Task set –
1. In the listing, change "locality" to "site" everywhere from the line with "collector number: 3393" down to the line with "habitat: Alluvial soil between rock outcrops", keeping everything else the same. Return only those lines.
2. Write what comes next in the text on point estimation and maximum likelihood, picking up after its final sentence.

Luk Arbuckle

Posts Tagged ‘inference’

Centroid estimation in discrete high-dimensional spaces

In estimation on 1 June 2008 at 11:15 pm

A point estimate of a parameter is a single number intended to be as close as possible to the true value of the parameter. It’s unlikely to be exactly equal to the parameter it’s trying to estimate—although it is the single most probable solution—but it’s an important starting point for constructing a confidence interval.

The method of maximum likelihood is a general method of obtaining single point estimators with three desirable properties (at least in low-dimensional continuous spaces):

  • consistency (convergence in probability)
  • normality (normally distributed about the estimate)
  • efficiency (minimum variance)

But these properties only hold asymptotically (i.e., they’re properties that exist in the limit), and only properly for continuous variables—they are not achieved for high-dimensional discrete unknowns.

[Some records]
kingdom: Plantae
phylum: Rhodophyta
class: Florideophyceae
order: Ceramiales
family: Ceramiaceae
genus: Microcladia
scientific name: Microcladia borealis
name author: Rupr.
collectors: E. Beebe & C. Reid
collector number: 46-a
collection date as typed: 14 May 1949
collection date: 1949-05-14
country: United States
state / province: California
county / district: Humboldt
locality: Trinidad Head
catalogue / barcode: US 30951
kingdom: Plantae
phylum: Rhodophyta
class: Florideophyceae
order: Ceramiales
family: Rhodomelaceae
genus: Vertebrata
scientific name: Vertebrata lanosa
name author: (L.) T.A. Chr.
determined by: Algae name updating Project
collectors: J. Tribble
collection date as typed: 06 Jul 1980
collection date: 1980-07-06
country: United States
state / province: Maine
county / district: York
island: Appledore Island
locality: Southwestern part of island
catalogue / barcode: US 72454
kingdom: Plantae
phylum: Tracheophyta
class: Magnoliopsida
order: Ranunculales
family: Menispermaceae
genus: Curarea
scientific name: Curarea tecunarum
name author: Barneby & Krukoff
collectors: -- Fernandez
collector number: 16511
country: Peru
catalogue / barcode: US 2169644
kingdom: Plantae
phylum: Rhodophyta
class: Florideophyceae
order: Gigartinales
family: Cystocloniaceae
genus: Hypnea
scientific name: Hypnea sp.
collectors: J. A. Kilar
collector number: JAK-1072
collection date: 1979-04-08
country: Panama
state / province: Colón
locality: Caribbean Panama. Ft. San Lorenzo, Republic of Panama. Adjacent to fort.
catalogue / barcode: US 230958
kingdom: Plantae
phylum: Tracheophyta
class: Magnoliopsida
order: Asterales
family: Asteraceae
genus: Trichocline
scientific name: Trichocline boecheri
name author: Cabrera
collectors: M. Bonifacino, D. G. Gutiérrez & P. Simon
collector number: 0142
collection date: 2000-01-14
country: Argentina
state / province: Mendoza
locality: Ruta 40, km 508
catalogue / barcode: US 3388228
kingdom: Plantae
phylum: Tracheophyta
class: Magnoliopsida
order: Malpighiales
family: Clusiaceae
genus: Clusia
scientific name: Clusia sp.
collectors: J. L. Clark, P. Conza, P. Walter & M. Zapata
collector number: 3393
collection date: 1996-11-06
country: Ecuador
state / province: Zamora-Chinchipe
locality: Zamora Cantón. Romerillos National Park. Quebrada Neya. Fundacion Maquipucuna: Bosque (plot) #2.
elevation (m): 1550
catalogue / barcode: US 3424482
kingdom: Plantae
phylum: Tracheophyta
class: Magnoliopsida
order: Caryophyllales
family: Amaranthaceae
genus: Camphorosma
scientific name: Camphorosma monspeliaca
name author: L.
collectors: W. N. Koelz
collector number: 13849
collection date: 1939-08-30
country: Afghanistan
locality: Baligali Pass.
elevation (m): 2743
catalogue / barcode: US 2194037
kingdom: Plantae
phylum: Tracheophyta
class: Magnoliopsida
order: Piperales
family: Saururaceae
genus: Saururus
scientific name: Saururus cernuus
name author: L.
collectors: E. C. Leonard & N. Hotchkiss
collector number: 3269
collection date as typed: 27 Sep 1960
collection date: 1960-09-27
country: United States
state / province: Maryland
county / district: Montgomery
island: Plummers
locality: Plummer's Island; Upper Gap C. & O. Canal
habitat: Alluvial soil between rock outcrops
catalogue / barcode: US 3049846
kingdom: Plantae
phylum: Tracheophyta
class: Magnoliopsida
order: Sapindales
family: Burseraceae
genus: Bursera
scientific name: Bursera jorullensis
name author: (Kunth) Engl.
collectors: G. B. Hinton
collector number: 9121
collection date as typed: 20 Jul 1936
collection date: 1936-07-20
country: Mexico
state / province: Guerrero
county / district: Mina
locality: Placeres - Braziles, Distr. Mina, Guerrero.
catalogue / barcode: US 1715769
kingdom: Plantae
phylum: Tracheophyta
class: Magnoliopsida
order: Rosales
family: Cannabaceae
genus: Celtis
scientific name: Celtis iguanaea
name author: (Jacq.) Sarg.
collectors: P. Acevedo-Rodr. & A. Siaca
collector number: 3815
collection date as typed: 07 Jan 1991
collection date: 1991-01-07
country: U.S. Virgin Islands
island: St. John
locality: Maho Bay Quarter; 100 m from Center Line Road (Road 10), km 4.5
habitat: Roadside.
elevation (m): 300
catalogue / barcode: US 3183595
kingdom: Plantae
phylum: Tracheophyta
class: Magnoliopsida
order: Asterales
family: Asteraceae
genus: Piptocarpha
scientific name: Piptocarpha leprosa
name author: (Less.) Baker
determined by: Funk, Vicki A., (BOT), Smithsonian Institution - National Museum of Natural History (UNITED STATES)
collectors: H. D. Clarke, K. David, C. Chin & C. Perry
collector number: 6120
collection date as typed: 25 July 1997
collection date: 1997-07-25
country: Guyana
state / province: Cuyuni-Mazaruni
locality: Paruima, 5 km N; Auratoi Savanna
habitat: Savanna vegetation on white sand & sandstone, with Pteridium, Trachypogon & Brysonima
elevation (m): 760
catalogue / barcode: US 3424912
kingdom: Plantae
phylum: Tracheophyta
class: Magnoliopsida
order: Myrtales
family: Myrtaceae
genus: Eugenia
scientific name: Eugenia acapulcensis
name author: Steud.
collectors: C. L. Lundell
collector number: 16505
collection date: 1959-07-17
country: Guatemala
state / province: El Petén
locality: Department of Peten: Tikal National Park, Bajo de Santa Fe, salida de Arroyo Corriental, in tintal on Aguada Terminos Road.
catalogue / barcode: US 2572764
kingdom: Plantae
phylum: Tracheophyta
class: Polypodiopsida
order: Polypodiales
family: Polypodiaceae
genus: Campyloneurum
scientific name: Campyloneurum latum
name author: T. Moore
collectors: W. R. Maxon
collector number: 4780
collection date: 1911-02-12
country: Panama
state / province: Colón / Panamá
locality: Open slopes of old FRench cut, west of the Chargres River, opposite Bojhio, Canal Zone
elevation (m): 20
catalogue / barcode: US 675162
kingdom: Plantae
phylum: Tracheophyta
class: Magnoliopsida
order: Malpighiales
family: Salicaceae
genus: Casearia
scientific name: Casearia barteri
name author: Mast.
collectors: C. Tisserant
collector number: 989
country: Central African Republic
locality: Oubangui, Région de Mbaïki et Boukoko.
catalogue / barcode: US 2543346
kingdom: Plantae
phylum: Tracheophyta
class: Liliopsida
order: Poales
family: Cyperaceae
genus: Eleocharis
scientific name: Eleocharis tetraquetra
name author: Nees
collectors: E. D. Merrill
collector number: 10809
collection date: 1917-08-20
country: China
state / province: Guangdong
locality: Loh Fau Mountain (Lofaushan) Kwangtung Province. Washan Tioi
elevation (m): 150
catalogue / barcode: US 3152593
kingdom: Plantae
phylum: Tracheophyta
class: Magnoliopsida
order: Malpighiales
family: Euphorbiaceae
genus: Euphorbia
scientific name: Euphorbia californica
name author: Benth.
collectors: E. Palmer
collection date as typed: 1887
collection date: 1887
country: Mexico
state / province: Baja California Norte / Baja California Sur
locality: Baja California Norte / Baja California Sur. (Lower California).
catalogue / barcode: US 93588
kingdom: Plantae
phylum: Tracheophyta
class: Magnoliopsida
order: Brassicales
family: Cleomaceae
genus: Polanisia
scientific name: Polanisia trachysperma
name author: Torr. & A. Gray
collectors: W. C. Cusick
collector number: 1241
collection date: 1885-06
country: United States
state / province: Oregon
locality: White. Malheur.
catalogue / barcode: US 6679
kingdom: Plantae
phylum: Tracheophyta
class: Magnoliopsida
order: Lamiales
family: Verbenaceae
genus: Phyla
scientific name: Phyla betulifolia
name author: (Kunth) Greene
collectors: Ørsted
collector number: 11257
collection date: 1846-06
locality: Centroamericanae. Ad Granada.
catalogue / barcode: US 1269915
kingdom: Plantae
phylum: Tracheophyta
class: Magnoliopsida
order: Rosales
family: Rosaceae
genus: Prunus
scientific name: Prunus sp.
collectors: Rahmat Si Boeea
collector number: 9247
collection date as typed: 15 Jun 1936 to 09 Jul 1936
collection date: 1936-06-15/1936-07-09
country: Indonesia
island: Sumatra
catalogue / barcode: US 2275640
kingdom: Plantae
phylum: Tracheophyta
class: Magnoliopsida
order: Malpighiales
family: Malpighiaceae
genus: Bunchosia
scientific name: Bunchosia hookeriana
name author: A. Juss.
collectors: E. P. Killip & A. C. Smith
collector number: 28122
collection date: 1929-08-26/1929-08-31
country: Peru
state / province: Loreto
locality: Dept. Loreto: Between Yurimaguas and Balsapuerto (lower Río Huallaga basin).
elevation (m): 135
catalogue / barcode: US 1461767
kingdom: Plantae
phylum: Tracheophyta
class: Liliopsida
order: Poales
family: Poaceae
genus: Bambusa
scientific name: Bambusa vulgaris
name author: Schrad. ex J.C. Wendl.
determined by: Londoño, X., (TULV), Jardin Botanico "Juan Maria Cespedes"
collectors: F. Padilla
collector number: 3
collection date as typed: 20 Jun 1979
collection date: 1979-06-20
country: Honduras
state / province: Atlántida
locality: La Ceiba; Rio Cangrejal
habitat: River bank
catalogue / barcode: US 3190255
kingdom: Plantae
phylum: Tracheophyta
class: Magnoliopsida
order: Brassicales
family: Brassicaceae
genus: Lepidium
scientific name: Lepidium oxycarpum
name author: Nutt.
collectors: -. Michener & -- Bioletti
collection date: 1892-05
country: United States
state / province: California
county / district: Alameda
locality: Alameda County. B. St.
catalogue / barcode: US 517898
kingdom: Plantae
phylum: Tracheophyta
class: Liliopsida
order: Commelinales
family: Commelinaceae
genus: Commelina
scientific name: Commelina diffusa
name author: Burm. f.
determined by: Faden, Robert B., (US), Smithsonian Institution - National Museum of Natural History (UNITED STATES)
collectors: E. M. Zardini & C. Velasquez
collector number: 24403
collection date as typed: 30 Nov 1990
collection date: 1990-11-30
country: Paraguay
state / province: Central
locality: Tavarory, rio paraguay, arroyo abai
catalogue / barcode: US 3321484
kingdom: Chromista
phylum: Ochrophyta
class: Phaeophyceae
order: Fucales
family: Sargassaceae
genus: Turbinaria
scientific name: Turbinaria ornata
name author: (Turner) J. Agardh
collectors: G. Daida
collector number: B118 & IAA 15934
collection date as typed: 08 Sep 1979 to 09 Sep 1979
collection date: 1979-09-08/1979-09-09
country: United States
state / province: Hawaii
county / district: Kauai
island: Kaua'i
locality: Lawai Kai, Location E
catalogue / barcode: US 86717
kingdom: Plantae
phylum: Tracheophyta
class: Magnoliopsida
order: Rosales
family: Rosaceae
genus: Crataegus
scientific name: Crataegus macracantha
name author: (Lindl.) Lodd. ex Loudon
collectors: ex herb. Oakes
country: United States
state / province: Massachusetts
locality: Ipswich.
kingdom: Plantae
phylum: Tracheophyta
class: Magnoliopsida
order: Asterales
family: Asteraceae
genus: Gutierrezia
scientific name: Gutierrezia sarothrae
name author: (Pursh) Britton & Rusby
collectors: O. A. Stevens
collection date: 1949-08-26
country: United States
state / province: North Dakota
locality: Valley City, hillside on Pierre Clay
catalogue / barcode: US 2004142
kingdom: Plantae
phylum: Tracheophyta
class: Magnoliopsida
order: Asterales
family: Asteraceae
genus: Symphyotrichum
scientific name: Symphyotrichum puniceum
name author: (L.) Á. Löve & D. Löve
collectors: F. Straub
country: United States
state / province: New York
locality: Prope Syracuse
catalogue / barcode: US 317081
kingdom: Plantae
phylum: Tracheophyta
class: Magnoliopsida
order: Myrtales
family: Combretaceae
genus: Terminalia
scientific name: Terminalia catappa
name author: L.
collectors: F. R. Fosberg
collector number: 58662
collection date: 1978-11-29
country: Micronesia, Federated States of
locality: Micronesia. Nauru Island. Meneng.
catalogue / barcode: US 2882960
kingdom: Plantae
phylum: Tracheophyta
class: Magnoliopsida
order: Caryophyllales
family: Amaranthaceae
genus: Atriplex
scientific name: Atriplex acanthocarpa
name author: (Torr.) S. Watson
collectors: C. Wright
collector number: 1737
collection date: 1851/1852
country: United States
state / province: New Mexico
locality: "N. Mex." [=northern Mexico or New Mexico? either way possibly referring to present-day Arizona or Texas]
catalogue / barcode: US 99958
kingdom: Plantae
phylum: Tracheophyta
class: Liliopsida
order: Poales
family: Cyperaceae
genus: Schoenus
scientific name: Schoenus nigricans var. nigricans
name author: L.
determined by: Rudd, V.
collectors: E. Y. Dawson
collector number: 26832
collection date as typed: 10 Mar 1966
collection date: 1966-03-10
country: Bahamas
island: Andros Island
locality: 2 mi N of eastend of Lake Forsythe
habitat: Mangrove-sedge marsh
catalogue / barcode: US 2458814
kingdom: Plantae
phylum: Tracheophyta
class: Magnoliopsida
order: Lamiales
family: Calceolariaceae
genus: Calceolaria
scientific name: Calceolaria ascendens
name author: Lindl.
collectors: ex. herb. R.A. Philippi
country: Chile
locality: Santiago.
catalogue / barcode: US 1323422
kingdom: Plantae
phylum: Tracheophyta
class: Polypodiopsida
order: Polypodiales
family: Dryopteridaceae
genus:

Outputs –
1.
collector number: 3393
collection date: 1996-11-06
country: Ecuador
state / province: Zamora-Chinchipe
site: Zamora Cantón. Romerillos National Park. Quebrada Neya. Fundacion Maquipucuna: Bosque (plot) #2.
elevation (m): 1550
catalogue / barcode: US 3424482
kingdom: Plantae
phylum: Tracheophyta
class: Magnoliopsida
order: Caryophyllales
family: Amaranthaceae
genus: Camphorosma
scientific name: Camphorosma monspeliaca
name author: L.
collectors: W. N. Koelz
collector number: 13849
collection date: 1939-08-30
country: Afghanistan
site: Baligali Pass.
elevation (m): 2743
catalogue / barcode: US 2194037
kingdom: Plantae
phylum: Tracheophyta
class: Magnoliopsida
order: Piperales
family: Saururaceae
genus: Saururus
scientific name: Saururus cernuus
name author: L.
collectors: E. C. Leonard & N. Hotchkiss
collector number: 3269
collection date as typed: 27 Sep 1960
collection date: 1960-09-27
country: United States
state / province: Maryland
county / district: Montgomery
island: Plummers
site: Plummer's Island; Upper Gap C. & O. Canal
habitat: Alluvial soil between rock outcrops

2.
A discrete high-dimensional sample space is partitioned into so many parts that a single point estimator will likely have very low probability. In previous work it was hoped that the single point estimator would be surrounded by similar solutions that would together form a greater “probability mass”. Examples exist, however, that demonstrate that this is not always the case.

Where’s the point?
In a publicly available article published in the Proceedings of the National Academy of Sciences, researchers Luis Carvalho and Charles Lawrence at Brown University discuss a class of “centroid” estimators they developed to be more representative of the information contained in discrete high-dimensional sample spaces. The centroid estimator is proven to minimize differences between the parameter and the estimate (for important loss functions), and to be the closest point to the mean.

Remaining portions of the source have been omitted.